Police investigated several sightings of Hoagland over the next year, mostly nearby.Tips also placed him in southern California and South Carolina; neither they nor the alleged sightings yielded any trace of him. Theories about his disappearance range from foul play possibly connected to his son's drug problems to an attempt to start a new life. The case has been featured on an episode of the Investigation Discovery series Disappeared.

Hoagland's disappearance was resolved almost a decade later when his body was found by a roommate in a Rock Hill, New York, apartment December 5, 2022, where he had been living under the name Richard King. Deputies from the Sullivan County Sheriff's Office found paperwork with his real name on it, and notified Newtown police.

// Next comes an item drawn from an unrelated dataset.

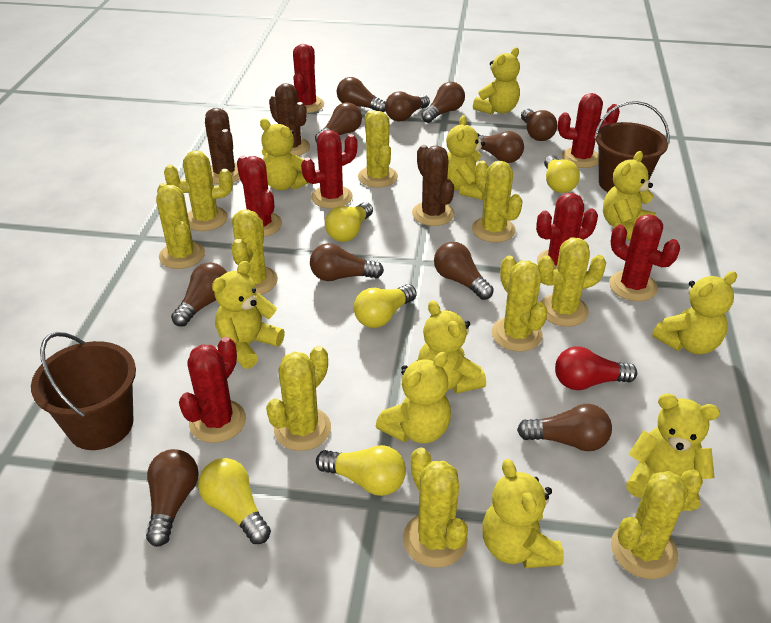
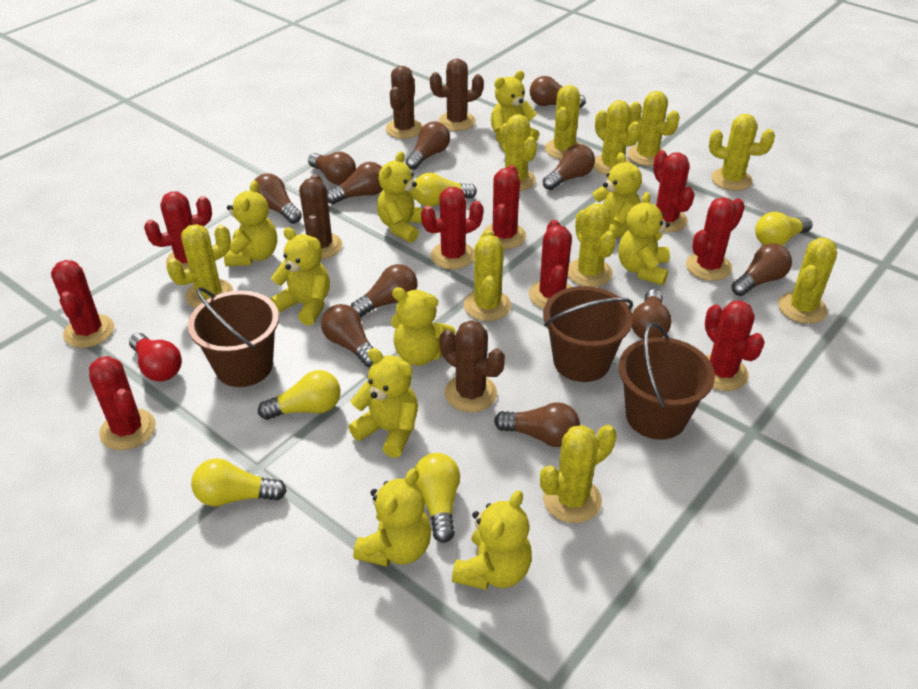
brown bucket: [31,332,136,450] [594,101,670,192] = 2 -> [188,287,279,387] [543,286,633,382] [619,322,715,440] = 3
brown cactus: [205,108,240,184] [269,83,310,156] [412,145,455,226] = 3 -> [299,174,343,259] [386,66,423,139] [430,59,484,131] [439,320,505,412] = 4
red cactus: [179,337,246,443] [237,156,282,237] [293,44,324,113] [301,130,358,209] [536,193,598,270] [558,93,620,168] [609,214,680,301] = 7 -> [51,260,114,348] [89,356,156,450] [144,192,212,270] [421,187,483,269] [483,165,526,249] [529,220,572,309] [653,151,695,232] [686,197,745,281] [705,301,765,391] = 9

    I don't have a Wikipedia page, but as far as the NY art world is concerned I also disappeared in 1995. Nobody bothered to search for the body. This story raises way more questions than answers. This man moved less than 100 miles from his home, changed his name and lived in plain sight for almost a decade. Why did he disappear? How did he support himself? Why could he not be found even with national attention given to his case, etc. etc.? But most importantly how could a 50 year old man with a job, a wife and two kids abandon it all to live in Rock Hill? When deer season is over this may require a bit more investigation. In the meantime I'm trying to interest townsfolk in changing the hamlet's slogan. ROCK HILL A Great Place to Disappear!